The book of Lamentations is made up of five poems, each an expression of grief over the fall of Jerusalem. Like a eulogy at a funeral, these laments are intended to mourn a loss—in this case, the loss of a nation. The latter half of chapter 3 implies that the purpose behind the book’s graphic depictions of sorrow and suffering was to produce hope in the God whose compassion is “new every morning” (v. 23) and whose faithfulness is great even to a people who have been condemned for their own unfaithfulness. The author, while not identified in the book itself, may have been the prophet Jeremiah, who was said to have “uttered a lament for Josiah” (2 Chron. 35:25). Lamentations was probably written shortly after Jerusalem’s fall in 586 B.C. (The Holy Bible: English Standard Version. (2001). (La). Wheaton: Standard Bible Society.)
Lam 1.1-22; Reflection; Judah has gone into exile because of affliction and hard servitude.
Lam 2.1-22; Reflection; The LORD has cast down from heaven to earth the splendor of Israel
Lam 3.1-36; Reflection-Hope; The steadfast love of the LORD never ceases.

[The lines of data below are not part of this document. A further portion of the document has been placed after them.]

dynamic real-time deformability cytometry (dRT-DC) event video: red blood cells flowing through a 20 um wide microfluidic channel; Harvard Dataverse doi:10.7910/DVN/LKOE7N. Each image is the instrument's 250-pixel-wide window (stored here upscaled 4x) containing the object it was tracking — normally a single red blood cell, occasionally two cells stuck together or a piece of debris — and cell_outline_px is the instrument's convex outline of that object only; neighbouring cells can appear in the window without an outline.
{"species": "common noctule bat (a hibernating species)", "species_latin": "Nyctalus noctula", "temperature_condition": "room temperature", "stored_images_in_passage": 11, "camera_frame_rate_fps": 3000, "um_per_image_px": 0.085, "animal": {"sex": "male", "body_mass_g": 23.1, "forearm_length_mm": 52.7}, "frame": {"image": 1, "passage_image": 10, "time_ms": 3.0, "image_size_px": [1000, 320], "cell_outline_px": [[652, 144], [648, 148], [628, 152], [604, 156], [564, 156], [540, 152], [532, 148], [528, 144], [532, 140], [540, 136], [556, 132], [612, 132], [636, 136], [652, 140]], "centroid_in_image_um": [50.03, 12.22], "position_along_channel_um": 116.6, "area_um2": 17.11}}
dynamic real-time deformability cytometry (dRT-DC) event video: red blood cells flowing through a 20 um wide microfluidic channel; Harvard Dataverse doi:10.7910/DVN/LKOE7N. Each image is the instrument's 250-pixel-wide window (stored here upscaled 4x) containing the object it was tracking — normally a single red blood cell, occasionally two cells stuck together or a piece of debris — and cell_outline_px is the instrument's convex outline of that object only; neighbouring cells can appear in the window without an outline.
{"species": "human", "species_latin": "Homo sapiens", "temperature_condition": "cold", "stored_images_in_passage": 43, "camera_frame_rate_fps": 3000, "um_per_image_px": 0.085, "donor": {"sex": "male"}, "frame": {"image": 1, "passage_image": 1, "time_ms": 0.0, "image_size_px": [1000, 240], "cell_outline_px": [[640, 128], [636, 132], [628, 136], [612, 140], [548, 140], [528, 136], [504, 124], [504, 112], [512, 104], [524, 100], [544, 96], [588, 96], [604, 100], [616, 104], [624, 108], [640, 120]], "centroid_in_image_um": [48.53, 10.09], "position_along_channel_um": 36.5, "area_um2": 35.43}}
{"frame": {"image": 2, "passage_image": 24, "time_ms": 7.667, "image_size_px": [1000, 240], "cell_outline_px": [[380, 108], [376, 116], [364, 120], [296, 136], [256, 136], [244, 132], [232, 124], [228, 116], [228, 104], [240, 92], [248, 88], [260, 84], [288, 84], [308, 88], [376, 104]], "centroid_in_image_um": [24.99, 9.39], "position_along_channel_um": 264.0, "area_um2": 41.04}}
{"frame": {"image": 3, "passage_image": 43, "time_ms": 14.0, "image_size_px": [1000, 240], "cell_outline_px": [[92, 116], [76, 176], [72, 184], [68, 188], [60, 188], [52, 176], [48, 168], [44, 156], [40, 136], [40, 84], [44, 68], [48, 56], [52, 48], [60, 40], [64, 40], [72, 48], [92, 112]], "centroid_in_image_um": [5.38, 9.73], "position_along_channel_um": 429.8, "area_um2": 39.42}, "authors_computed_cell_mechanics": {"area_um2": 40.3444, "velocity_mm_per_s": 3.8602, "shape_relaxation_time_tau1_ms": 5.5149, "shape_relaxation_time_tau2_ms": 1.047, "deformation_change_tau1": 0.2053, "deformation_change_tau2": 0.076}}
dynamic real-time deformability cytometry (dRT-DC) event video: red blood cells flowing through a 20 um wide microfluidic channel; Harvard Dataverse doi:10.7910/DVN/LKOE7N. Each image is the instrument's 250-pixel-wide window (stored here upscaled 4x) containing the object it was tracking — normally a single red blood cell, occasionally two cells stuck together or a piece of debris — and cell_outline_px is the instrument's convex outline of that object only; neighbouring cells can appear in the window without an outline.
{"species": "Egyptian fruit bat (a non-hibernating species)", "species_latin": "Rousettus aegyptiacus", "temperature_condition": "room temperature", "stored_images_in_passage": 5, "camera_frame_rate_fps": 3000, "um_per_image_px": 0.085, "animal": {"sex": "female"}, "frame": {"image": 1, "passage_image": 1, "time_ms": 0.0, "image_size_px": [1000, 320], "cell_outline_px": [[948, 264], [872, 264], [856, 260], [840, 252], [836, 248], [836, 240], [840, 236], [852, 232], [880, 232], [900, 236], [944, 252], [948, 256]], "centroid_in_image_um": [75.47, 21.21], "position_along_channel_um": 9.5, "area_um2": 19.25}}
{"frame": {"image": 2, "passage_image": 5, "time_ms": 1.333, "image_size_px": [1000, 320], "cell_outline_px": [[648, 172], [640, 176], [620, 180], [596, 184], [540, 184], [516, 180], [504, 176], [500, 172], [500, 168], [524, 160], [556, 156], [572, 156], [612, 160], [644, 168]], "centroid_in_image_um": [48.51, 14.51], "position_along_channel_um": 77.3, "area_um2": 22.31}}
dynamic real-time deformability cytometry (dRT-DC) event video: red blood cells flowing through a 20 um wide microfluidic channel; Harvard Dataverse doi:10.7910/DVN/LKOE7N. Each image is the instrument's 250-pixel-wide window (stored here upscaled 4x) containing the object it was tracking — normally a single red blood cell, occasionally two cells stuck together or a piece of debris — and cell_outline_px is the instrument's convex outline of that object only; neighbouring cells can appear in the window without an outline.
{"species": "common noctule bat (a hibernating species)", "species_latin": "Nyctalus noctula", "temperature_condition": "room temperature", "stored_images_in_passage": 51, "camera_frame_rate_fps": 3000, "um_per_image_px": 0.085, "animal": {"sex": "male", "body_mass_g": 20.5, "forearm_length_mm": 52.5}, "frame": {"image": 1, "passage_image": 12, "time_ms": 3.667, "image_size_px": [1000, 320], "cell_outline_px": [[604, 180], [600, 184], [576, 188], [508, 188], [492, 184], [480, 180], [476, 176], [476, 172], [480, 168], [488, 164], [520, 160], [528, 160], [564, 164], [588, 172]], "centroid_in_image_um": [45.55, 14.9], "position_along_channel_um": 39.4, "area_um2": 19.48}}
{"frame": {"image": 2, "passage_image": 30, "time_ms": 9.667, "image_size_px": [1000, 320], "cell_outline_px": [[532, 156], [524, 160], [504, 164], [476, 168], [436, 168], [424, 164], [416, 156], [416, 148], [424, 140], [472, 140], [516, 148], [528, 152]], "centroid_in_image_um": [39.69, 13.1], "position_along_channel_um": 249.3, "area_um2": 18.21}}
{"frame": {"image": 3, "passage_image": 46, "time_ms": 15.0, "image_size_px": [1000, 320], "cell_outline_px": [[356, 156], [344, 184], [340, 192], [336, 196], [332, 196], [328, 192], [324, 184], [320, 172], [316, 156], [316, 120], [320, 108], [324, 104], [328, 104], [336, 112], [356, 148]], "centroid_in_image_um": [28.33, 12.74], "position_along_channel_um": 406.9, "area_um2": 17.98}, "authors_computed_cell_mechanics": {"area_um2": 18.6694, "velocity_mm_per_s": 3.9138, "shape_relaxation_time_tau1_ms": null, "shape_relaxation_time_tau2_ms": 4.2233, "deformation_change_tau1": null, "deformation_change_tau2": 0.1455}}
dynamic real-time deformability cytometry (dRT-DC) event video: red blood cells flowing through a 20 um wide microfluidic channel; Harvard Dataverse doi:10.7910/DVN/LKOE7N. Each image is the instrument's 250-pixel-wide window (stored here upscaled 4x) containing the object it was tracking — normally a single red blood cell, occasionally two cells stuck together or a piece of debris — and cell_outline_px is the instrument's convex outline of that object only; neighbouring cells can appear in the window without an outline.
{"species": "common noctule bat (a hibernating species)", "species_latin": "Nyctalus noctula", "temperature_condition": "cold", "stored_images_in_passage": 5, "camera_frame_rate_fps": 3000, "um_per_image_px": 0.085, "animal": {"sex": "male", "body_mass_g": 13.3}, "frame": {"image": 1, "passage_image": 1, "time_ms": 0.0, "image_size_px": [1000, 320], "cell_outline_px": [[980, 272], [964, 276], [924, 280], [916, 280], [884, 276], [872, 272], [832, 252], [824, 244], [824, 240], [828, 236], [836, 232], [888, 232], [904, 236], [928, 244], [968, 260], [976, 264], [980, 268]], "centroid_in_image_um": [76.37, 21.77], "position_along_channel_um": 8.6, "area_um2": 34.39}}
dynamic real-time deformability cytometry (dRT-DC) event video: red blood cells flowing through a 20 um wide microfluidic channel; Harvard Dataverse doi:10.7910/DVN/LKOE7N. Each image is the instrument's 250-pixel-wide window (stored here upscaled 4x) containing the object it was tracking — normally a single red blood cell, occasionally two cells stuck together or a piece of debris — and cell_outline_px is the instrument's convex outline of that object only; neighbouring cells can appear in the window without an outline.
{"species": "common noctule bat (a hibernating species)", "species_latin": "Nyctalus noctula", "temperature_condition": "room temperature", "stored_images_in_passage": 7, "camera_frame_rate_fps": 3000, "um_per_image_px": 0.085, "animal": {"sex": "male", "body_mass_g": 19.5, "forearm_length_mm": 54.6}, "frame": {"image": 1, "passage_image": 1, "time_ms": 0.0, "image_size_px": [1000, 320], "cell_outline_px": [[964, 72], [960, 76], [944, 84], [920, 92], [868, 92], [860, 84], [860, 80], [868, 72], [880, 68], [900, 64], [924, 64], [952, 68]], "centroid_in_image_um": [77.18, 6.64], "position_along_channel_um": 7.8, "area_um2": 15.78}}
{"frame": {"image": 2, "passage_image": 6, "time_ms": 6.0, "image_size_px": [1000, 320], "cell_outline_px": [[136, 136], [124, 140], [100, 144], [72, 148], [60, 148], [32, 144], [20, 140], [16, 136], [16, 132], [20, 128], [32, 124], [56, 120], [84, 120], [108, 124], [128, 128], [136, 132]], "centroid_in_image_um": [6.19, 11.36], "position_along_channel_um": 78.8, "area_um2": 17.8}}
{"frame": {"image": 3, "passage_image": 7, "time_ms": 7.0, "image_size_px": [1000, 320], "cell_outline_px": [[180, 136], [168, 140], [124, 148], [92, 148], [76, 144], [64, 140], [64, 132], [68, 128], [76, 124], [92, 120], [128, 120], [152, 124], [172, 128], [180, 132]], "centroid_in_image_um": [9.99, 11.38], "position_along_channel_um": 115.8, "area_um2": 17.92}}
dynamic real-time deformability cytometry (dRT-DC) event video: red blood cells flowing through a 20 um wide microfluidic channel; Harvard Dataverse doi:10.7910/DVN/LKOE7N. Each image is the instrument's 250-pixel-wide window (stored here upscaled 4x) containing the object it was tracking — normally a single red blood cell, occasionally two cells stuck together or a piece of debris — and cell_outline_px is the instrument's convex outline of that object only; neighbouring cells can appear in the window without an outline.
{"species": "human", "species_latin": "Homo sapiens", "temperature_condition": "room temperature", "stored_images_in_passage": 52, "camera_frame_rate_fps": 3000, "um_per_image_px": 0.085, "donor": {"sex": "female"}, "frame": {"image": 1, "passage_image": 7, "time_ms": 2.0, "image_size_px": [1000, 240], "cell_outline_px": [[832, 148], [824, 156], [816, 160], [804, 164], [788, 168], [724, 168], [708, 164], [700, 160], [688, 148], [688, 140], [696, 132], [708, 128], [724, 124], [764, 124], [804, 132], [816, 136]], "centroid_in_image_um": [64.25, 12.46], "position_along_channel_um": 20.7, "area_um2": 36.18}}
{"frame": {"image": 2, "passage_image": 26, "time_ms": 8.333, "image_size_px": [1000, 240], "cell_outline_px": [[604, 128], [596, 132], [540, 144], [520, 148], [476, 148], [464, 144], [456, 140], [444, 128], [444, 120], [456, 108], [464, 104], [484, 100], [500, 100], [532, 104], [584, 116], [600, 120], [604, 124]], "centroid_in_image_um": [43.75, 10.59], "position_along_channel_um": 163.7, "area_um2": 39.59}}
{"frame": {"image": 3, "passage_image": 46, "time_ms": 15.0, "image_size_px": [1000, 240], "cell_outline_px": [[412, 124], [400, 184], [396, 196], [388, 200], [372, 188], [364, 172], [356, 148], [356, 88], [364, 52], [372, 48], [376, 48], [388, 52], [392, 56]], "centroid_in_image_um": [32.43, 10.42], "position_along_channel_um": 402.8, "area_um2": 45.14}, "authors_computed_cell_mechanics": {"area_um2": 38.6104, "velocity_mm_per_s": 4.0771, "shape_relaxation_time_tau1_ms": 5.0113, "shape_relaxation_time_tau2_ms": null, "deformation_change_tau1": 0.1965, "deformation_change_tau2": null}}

His mercies are new every morning.
Lam 3.37-54; Reflection-Prayer; Jeremiah urges people to accept the punishment and learn from it.
Lam 3.55-66; Prayer; Jeremiah calls for vengeance on those who persecute them.
Lam 4.1-22; Reflection; Jeremiah grieves over the punishment inflicted on Judah.
Lam 5.1-22; Prayer; Jeremiah calls to the LORD for restoration.